Ele, dessa vez, se deixou levar... permitiu que o rosto dele chegasse bem perto, tão perto, muito perto... os lábios estavam a milímetros de se unir aos meus... Os olhos negros dele estavam fixos no meu rosto. E então... eu sentia que ele também queria me beijar. Eu sabia que sim.
Só que, ao invés de se permitir, ele fechou os olhos. Para não me ver mais. Para se concentrar. Ele respirou fundo, inspirando e expirando devagar a fim de se acalmar e, quando reabriu os olhos, falou:
– Não. – ao mesmo tempo em que colocava o colar na minha mão e se afastava de mim. – Não assim, Marília. Não desse jeito.
Eu queria perguntar "e de que jeito?". E eu ia fazer isso. Só que ele tirou as palavras da minha boca quando explicou:
– Você vai aprender a resistir a isso. E você só vai beijar alguém usando a sua pedra, ou quando já estiver perfeitamente controlada. Eu prometi, e eu vou cumprir.

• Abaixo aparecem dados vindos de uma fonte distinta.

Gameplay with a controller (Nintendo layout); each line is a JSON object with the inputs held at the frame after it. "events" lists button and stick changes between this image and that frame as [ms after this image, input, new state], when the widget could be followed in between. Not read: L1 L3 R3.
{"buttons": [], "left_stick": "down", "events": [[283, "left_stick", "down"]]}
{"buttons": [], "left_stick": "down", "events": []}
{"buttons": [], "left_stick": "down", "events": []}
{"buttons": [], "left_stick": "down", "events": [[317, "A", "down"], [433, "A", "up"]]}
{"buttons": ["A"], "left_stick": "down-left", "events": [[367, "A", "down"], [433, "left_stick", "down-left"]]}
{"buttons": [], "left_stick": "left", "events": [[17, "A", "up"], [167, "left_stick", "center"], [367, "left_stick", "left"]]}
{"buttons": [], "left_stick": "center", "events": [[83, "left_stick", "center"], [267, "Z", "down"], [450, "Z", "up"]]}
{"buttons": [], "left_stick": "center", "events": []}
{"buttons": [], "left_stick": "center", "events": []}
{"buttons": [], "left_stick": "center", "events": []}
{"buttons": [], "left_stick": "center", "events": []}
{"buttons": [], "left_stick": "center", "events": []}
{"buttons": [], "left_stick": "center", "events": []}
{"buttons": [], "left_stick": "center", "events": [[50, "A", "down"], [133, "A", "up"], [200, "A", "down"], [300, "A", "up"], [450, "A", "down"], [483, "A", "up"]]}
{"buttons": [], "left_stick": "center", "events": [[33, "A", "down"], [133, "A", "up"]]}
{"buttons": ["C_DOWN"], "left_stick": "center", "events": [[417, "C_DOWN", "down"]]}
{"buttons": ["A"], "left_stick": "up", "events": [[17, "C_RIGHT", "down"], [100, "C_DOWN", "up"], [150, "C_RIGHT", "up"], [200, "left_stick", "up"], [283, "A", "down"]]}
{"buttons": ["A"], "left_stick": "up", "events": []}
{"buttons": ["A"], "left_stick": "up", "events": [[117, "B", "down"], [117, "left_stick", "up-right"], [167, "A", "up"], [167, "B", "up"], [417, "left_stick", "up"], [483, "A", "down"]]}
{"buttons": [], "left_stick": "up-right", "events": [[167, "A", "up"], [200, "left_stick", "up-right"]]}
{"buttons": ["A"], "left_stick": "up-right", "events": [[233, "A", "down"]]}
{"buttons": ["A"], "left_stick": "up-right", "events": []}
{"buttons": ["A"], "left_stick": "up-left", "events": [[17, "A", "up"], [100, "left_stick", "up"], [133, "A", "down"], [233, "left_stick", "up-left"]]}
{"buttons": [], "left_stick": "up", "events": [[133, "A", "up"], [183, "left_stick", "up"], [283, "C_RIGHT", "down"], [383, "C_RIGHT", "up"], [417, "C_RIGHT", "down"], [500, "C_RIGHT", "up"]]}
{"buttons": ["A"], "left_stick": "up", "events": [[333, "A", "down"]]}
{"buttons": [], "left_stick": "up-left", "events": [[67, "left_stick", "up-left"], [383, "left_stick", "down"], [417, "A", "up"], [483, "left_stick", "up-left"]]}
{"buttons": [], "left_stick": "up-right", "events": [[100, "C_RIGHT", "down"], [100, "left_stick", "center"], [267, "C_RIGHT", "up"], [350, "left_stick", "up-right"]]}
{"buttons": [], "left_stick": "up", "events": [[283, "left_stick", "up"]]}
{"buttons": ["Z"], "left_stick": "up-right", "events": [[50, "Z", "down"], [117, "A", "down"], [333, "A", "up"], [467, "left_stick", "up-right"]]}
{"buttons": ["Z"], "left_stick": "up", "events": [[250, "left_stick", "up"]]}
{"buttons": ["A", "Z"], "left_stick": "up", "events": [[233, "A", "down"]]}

– Ok. – eu acabei me limitando a dizer, mesmo querendo dizer várias outras coisas ao invés disso. Porque ele estava tão sério... Que parecia estar sentindo algum tipo de dor.
Então... eu me controlei. Por ele. E decidi esperar até domingo.
Talvez até lá eu me encorajasse a dizer que a vontade de beijá-lo ainda existia de colar também. Não a vontade instintiva, mas uma mais real. E mais assustadora também.
– Venha, eu vou te levar para casa. – ele falou.
Eu poderia dizer que ele não precisava fazer isso, que eu sabia me defender sozinha. Como eu de fato sabia. E como eu tinha dito várias vezes antes, impedindo que ele me acompanhasse.
Só que, nessa noite, eu queria que ele me levasse. Eu queria a presença dele por, pelo menos, mais alguns minutos.
– Para garantir que você não se meta em nenhuma encrenca. – ele disse e sorriu, elevando aquelas sobrancelhas grossas. O que não me irritou nem um pouco dessa vez.
– Como se você fosse capaz de impedir algo assim – falei, achando graça.
O que o fez sorrir também. Sim, porque quando eu queria salvar alguém, e o meu fraco era por mulheres em perigo, não havia nada capaz de me demover da ideia. Como aconteceu nessa noite.
Só que, dessa vez, a encrenca que eu me meti foi maior. Ainda bem que o Logan estava comigo.